Activity | What is needed is an exact copy of every line in the listing.

Records for this exercise |
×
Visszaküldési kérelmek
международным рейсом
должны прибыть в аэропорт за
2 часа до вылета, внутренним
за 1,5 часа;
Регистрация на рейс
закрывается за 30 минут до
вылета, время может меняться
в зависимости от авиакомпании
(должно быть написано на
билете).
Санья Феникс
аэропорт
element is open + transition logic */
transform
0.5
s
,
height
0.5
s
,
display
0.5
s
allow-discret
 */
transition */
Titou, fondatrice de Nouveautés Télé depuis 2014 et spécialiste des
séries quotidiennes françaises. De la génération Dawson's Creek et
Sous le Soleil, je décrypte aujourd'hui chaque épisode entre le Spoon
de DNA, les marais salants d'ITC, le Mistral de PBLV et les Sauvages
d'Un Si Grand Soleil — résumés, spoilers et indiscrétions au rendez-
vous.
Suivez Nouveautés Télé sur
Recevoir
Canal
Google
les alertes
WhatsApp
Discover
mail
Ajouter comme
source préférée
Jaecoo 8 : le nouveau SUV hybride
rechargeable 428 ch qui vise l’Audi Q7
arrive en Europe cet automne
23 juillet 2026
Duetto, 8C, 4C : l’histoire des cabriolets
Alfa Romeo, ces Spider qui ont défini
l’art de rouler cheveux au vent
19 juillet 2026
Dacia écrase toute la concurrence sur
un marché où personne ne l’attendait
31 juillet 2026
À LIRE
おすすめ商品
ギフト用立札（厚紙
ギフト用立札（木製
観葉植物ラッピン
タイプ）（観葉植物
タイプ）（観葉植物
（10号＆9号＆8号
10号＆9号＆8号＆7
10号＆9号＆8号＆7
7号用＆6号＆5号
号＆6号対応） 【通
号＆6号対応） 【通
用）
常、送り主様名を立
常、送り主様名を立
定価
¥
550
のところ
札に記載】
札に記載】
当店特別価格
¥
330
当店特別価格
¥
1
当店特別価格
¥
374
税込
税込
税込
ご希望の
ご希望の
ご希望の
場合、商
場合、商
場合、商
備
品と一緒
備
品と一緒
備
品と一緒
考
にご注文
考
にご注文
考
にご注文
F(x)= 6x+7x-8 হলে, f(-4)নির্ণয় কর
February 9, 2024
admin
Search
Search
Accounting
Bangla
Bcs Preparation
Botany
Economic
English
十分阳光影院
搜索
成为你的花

Result of the task |
×
Visszaküldési kérelmek
международным рейсом
должны прибыть в аэропорт за
2 часа до вылета, внутренним
за 1,5 часа;
Регистрация на рейс
закрывается за 30 минут до
вылета, время может меняться
в зависимости от авиакомпании
(должно быть написано на
билете).
Санья Феникс
аэропорт
element is open + transition logic */
transform
0.5
s
,
height
0.5
s
,
display
0.5
s
allow-discret
 */
transition */
Titou, fondatrice de Nouveautés Télé depuis 2014 et spécialiste des
séries quotidiennes françaises. De la génération Dawson's Creek et
Sous le Soleil, je décrypte aujourd'hui chaque épisode entre le Spoon
de DNA, les marais salants d'ITC, le Mistral de PBLV et les Sauvages
d'Un Si Grand Soleil — résumés, spoilers et indiscrétions au rendez-
vous.
Suivez Nouveautés Télé sur
Recevoir
Canal
Google
les alertes
WhatsApp
Discover
mail
Ajouter comme
source préférée
Jaecoo 8 : le nouveau SUV hybride
rechargeable 428 ch qui vise l’Audi Q7
arrive en Europe cet automne
23 juillet 2026
Duetto, 8C, 4C : l’histoire des cabriolets
Alfa Romeo, ces Spider qui ont défini
l’art de rouler cheveux au vent
19 juillet 2026
Dacia écrase toute la concurrence sur
un marché où personne ne l’attendait
31 juillet 2026
À LIRE
おすすめ商品
ギフト用立札（厚紙
ギフト用立札（木製
観葉植物ラッピン
タイプ）（観葉植物
タイプ）（観葉植物
（10号＆9号＆8号
10号＆9号＆8号＆7
10号＆9号＆8号＆7
7号用＆6号＆5号
号＆6号対応） 【通
号＆6号対応） 【通
用）
常、送り主様名を立
常、送り主様名を立
定価
¥
550
のところ
札に記載】
札に記載】
当店特別価格
¥
330
当店特別価格
¥
1
当店特別価格
¥
374
税込
税込
税込
ご希望の
ご希望の
ご希望の
場合、商
場合、商
場合、商
備
品と一緒
備
品と一緒
備
品と一緒
考
にご注文
考
にご注文
考
にご注文
F(x)= 6x+7x-8 হলে, f(-4)নির্ণয় কর
February 9, 2024
admin
Search
Search
Accounting
Bangla
Bcs Preparation
Botany
Economic
English
十分阳光影院
搜索
成为你的花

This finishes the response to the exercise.